Drummers are officially as fit as football players, and fitness wearables are booming, so here’s a not-so wild idea: fitness tracking drumsticks. The Bluetooth connected sticks could include sensors to track body temperature, heart rate, hydration levels and timekeeping (via a built-in metronome that uses haptic feedback to tap out the tempo). A companion app could log your fitness stats and tell you how steady your tempo was through the gig. On second thoughts…
Careers behind the kit
Understanding electronics will be key to maintaining session work in the future
We’ve advised you on how to forge a successful career as a drummer (you have read it, haven’t you?), but what about the long-term future of professional drumming? If the drum machine boom of the ’80s taught us anything it’s that, even when session drummers appear to be verging on extinction, there will always be room for talented, musical players with the right attitude.
A solid reputation and proven recording and performing experience will always be important to landing those big gigs, but increasingly so will a diversity of skills and your ability to adapt to different scenarios – that could mean you’re doing a studio session one day, a theatre gig the following week, and a corporate function on the weekend. You’ll need to be a drumming chameleon, ready to handle any number of styles. What’s more, adding skills such as percussion or vocals to your arsenal will instantly open up more opportunities for you.
As studio numbers dwindle, producers will be on the lookout for talented drummers who can record their parts remotely. Recording software and hardware will continue to evolve, making this a viable route for any drummer with an appropriate recording space at their disposal.

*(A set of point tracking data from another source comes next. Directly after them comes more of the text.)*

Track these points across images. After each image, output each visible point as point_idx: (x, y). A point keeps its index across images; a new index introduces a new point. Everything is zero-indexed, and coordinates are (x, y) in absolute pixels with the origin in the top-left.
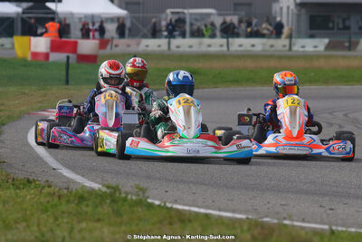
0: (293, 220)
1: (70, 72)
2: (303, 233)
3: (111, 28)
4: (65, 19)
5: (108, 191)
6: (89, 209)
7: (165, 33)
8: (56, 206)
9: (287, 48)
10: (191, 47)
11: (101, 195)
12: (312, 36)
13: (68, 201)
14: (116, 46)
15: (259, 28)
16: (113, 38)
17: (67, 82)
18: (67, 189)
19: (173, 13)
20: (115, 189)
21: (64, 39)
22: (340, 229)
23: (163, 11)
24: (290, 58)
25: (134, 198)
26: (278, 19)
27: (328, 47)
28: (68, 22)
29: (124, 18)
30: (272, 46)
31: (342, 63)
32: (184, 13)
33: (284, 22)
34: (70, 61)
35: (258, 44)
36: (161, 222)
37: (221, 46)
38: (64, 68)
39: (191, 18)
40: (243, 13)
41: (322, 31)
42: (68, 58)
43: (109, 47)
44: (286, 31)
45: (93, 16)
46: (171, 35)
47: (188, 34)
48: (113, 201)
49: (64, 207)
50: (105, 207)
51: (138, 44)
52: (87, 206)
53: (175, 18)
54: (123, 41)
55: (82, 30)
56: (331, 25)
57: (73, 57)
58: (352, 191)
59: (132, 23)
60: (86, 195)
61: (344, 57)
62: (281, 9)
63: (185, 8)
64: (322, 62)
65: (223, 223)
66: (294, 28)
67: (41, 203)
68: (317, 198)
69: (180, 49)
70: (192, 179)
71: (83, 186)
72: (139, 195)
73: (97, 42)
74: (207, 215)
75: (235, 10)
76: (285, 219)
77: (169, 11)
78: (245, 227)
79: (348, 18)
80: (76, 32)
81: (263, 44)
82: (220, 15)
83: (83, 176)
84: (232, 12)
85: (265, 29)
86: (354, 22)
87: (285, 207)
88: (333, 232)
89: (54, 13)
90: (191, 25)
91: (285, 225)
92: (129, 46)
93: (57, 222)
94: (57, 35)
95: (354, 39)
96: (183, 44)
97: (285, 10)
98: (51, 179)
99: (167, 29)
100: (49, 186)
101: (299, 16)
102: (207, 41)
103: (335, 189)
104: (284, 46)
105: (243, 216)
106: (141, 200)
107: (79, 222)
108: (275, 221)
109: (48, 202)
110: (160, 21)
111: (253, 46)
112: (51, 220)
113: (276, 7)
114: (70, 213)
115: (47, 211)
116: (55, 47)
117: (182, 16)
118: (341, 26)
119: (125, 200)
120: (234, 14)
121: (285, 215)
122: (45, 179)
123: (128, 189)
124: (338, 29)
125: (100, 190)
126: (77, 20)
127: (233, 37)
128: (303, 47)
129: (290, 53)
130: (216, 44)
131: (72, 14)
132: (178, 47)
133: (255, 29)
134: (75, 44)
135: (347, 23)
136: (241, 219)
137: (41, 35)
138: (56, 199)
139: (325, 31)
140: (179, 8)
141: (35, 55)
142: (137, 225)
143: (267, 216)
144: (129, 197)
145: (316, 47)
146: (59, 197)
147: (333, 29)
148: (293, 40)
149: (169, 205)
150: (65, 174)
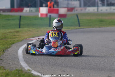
10: (107, 10)
14: (77, 10)
43: (74, 10)
51: (85, 9)
54: (80, 8)
69: (103, 11)
116: (50, 11)
132: (102, 10)
134: (58, 10)
141: (42, 15)
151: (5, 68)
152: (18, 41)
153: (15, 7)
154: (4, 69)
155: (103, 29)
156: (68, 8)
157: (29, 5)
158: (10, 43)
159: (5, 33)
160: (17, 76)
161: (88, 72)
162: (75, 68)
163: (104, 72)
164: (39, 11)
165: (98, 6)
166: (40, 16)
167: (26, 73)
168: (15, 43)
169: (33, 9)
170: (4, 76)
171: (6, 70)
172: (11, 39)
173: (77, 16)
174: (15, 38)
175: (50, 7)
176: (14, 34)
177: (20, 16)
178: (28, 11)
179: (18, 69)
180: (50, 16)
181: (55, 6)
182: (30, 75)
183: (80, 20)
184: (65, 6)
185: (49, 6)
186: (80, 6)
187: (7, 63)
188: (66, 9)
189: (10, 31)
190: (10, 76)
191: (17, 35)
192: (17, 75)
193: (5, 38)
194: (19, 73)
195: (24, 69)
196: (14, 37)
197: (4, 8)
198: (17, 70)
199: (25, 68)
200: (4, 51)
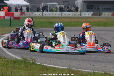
0: (82, 69)
1: (11, 22)
2: (85, 73)
3: (24, 9)
4: (10, 6)
5: (23, 60)
6: (17, 66)
7: (42, 10)
8: (7, 64)
9: (80, 15)
10: (49, 15)
11: (21, 61)
12: (87, 11)
13: (11, 63)
14: (26, 14)
15: (71, 9)
16: (25, 12)
17: (10, 26)
18: (11, 59)
19: (44, 4)
20: (26, 59)
21: (9, 12)
22: (96, 72)
23: (41, 3)
24: (81, 18)
25: (32, 62)
26: (77, 6)
27: (93, 15)
28: (11, 7)
29: (28, 6)
30: (75, 14)
31: (97, 20)
32: (47, 4)
33: (79, 7)
34: (12, 19)
35: (71, 14)
36: (40, 70)
37: (59, 14)
38: (10, 21)
39: (49, 6)
40: (66, 4)
41: (91, 10)
42: (11, 18)
43: (24, 15)
44: (79, 10)
45: (19, 5)
46: (43, 11)
47: (49, 11)
48: (25, 63)
49: (9, 65)
50: (22, 65)
51: (33, 14)
52: (17, 64)
53: (44, 5)
55: (15, 9)
56: (93, 8)
57: (12, 18)
58: (100, 60)
59: (31, 7)
60: (16, 61)
61: (98, 18)
62: (78, 3)
63: (48, 3)
64: (91, 20)
65: (60, 70)
66: (82, 9)
67: (2, 64)
68: (89, 62)
70: (50, 56)
71: (16, 58)
72: (33, 61)
73: (20, 13)
74: (54, 68)
75: (63, 3)
76: (79, 69)
77: (42, 3)
78: (67, 71)
79: (99, 6)
80: (13, 10)
81: (72, 14)
82: (59, 5)
83: (15, 55)
84: (63, 4)
85: (73, 9)
86: (101, 7)
87: (79, 65)
88: (94, 73)
89: (6, 4)
90: (50, 8)
91: (79, 71)
92: (30, 14)
93: (7, 70)
94: (7, 11)
95: (100, 12)
96: (47, 14)
97: (79, 3)
98: (5, 56)
99: (42, 9)
100: (5, 58)
101: (83, 5)
102: (54, 13)
103: (95, 59)
104: (79, 14)
105: (66, 68)
106: (34, 63)
107: (14, 70)
108: (76, 69)
109: (4, 63)
110: (40, 6)
111: (69, 14)
112: (5, 69)
113: (76, 2)
114: (11, 67)
115: (4, 66)
116: (7, 15)
117: (47, 5)
118: (97, 8)
119: (29, 63)
120: (63, 5)
121: (79, 68)
122: (3, 56)
123: (30, 59)
124: (96, 9)
125: (21, 60)
126: (13, 6)
127: (62, 12)
128: (85, 15)
129: (81, 17)
130: (58, 14)
131: (12, 4)
132: (46, 15)
133: (70, 9)
134: (13, 14)
135: (99, 7)
136: (65, 69)
137: (2, 11)
138: (7, 62)
139: (92, 10)
140: (46, 2)
142: (33, 70)
143: (73, 68)
144: (30, 62)
145: (89, 15)
146: (8, 62)
147: (94, 9)
148: (82, 13)
149: (42, 64)
150: (10, 54)
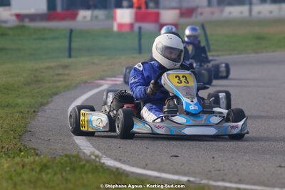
10: (271, 12)
14: (201, 14)
43: (194, 15)
51: (222, 11)
54: (208, 10)
69: (262, 15)
92: (213, 13)
116: (139, 18)
132: (259, 13)
134: (158, 14)
141: (120, 26)
151: (39, 152)
152: (67, 88)
153: (59, 9)
154: (37, 155)
155: (263, 56)
156: (180, 8)
157: (91, 3)
158: (50, 92)
159: (36, 70)
160: (68, 169)
161: (232, 158)
162: (201, 148)
163: (268, 157)
164: (113, 18)
165: (251, 4)
166: (115, 28)
167: (88, 161)
168: (61, 93)
169: (100, 13)
170: (38, 170)
171: (42, 157)
172: (49, 82)
173: (203, 27)
174: (60, 81)
175: (139, 8)
176: (57, 72)
177: (71, 31)
178: (89, 18)
179: (69, 153)
180: (140, 28)
181: (151, 5)
182: (97, 167)
183: (209, 38)
184: (174, 4)
185: (136, 5)
186: (210, 4)
187: (44, 139)
188: (177, 12)
189: (47, 64)
190: (50, 171)
191: (64, 74)
192: (67, 167)
193: (37, 82)
194: (71, 163)
195: (84, 153)
196: (56, 78)
197: (32, 11)
198: (66, 156)
199: (84, 151)
200: (34, 112)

Finally, if you only take one thing away from this blog, it should be this: understanding electronics and knowing how to use them effectively as part of your set-up will be key to maintaining session work in the future. More artists, MDs and producers will demand drummers who can replicate album sounds, trigger backing tracks and deliver consistent sound on stage – and in the studio, too – and you’ll be expected to know what you’re doing.
Whatever the future holds for drummers, there will always be a need for real drummers, playing great-sounding drums and making exciting music.